Framework “Dlib” was used in order identify people faces from images and then to produce the detector points. This created a set of points on each picture from the datasets corresponding to the key locations on the face, which allowed to calculate the distances between key landmarks (see figure 4):
· Left lip & Right lip
· Width & Height of the lips
· Left eyebrow & eye
· Right eyebrow & eye*.*
To allow the model to recognize and distinguish seven basic facial expressions: joy, surprise, neutral, anger, fear, disgust, and sadness use in this study. The processed and normalized data has been saved in a form of numeric dataset that will be understandable by machine learning program.

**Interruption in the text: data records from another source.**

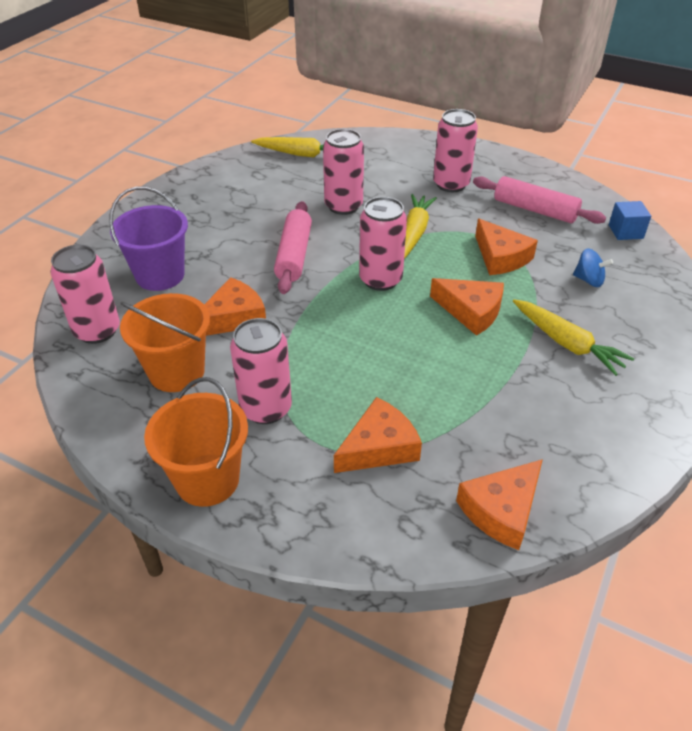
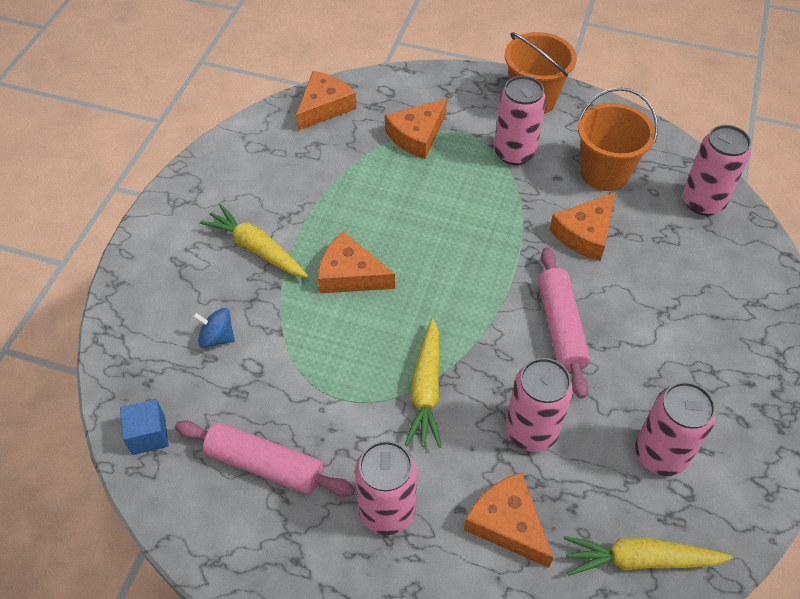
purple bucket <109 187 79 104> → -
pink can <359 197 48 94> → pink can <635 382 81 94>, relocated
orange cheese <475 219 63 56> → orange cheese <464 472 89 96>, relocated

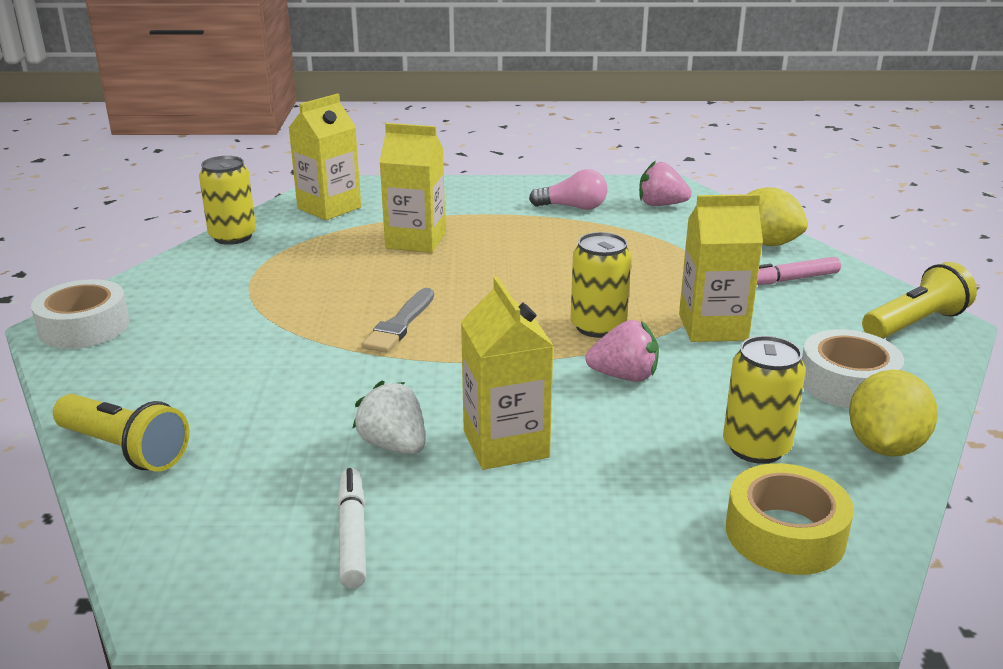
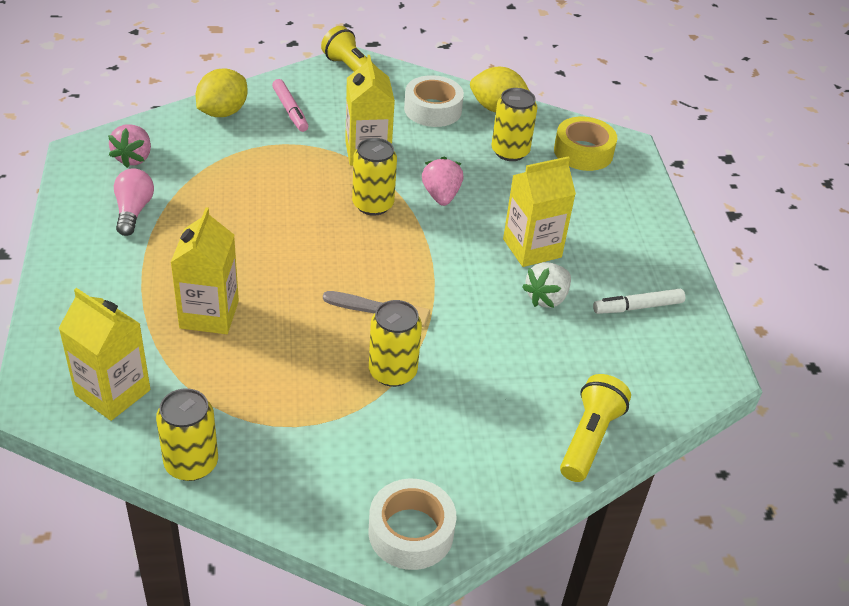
- → yellow can <369 300 53 87>

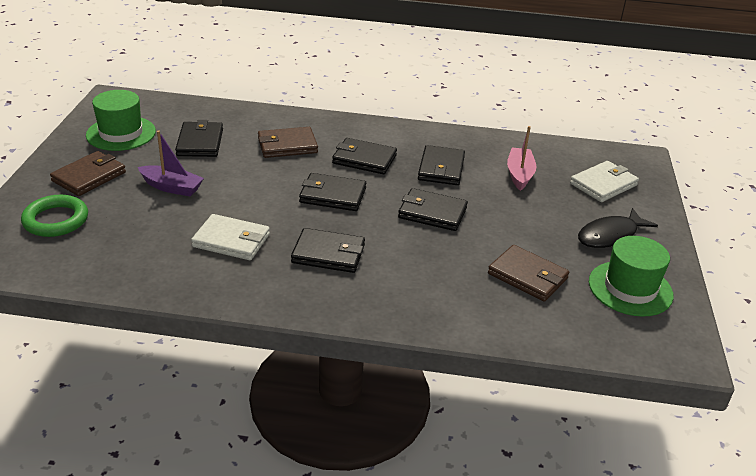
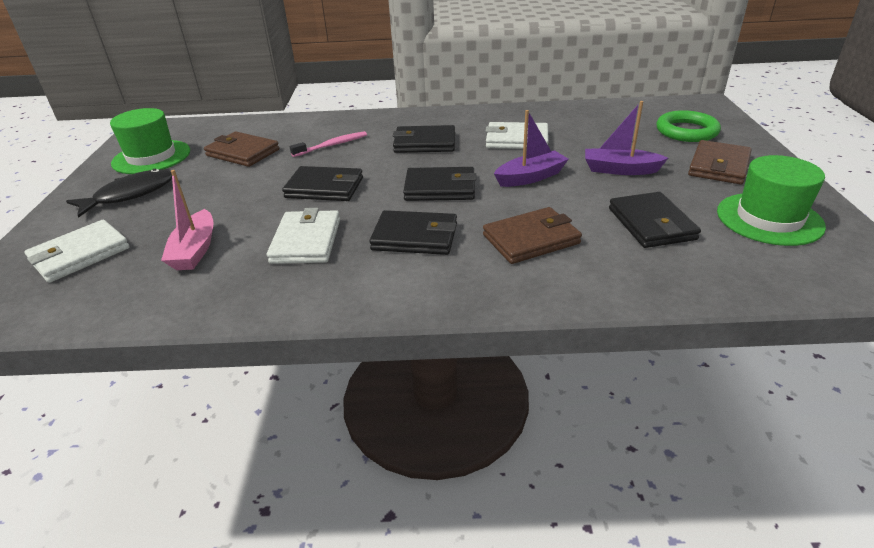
black wallet <418 145 47 40> → white wallet <267 208 73 56>
- → purple boat <494 110 75 77>
- → pink toothbrush <290 131 77 26>

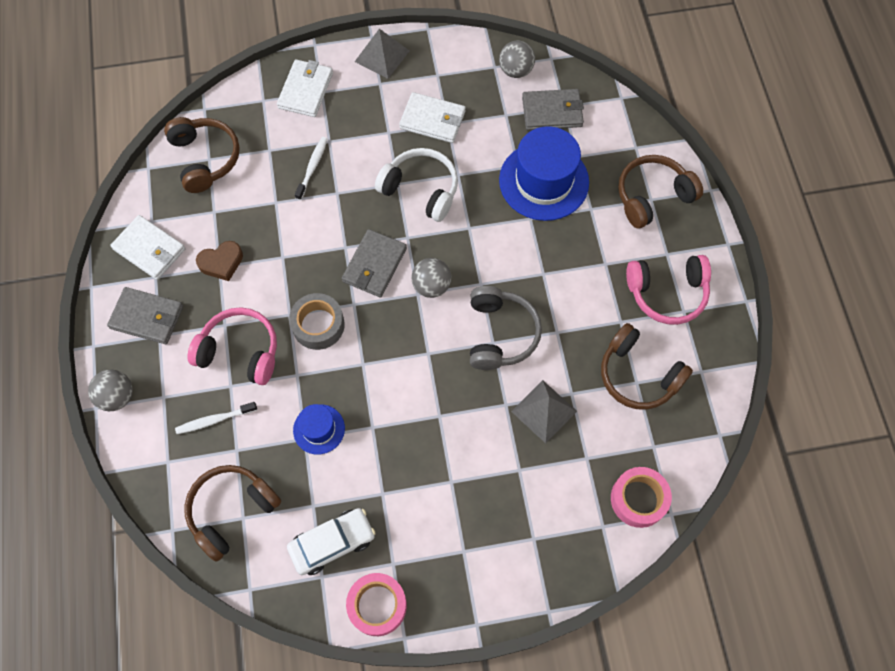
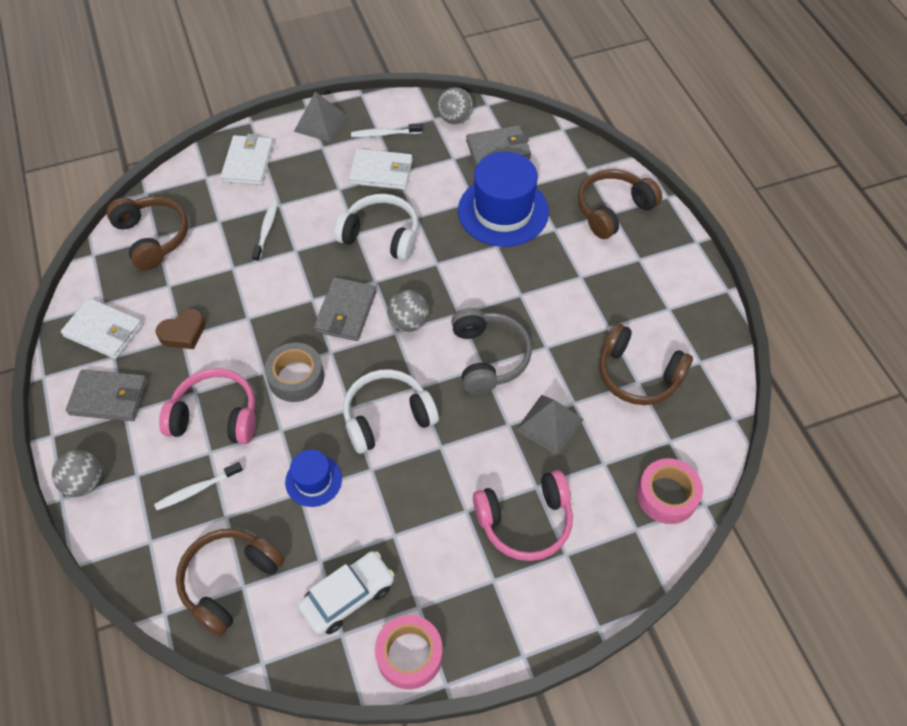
pink headphones <626 255 85 70> → pink headphones <473 470 100 91>, relocated
- → white toothbrush <351 123 71 14>
- → white headphones <343 369 96 85>

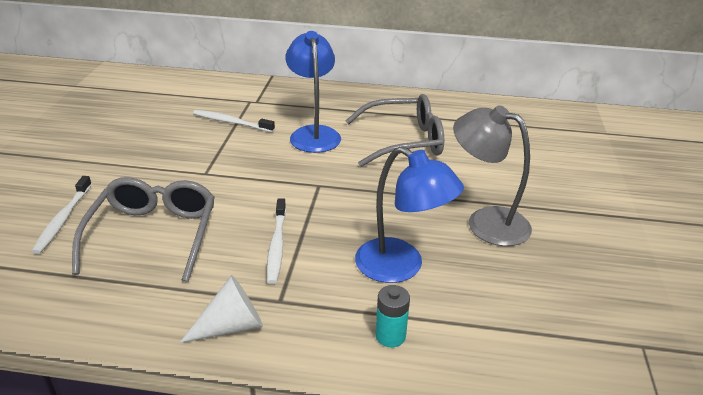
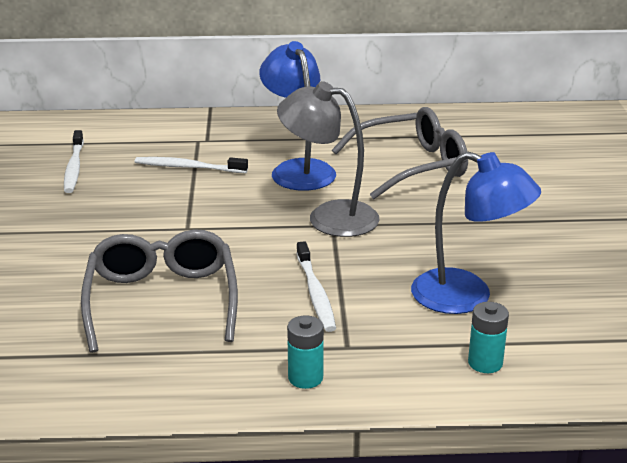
grey lamp <453 105 79 141> → grey lamp <277 81 102 156>, relocated
white toothbrush <32 176 60 78> → white toothbrush <64 130 20 63>, relocated
white cone <179 275 84 68> → turquoise battery <287 315 37 74>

The model uses a supervised algorithm as it was best suited for this project, as knowing what the output values should be allowed to evaluate the behaviour of the algorithm. The application of this type of algorithm allowed to supervise it and evaluate the results to the expected precision of emotions, performance and verify problems or deviations. The whole set is discrete, and each input image was allocated to one of seven types of emotions, this data properties allowed the use of a classification algorithm.
The first step included data preparation and image pre-processing, doing so can have a significant effect on the accuracy of the model (Pintelas, 2006). Research showed that performance of the model can be negatively affected by poor data, which is not representative or noisy (Scikit-Learn & Keras, 2019). All the images that the algorithm was not able to produce correct detector on were edited using contrast enhancement or/and using sharpen tools (see figure 5) and checked again, all images that once again were wrongly detected were removed from the dataset. Data was transformed and catalogize further to create the same amount of images in each group of the emotions. In addition, all images have been reviewed and sorted into the best fitting categories based on the emotions on the face .
Next, the decision was made to create more features. The standard features had only calculated few main distances between key landmarks on the face, for example the distance between left lip & right lip and its width & height (see figure 6), which are not able to assess whatever or not mouth or eyes are actually open, whilst its distance can have a huge impact when assessing facial expression, such us “surprise” as commonly the eyes of the person in this case are wide open. Therefore, an additional feature was added to also calculate the distance between top and bottom lip and the inner eye height value. An extra parameter was also added to measure the distance between the edges of the lips, nose, and chin (see figure 6). The aim of adding extra features was to allow the algorithm to learn based on the bigger amount of information and to increase the difference between images that had similar parameters.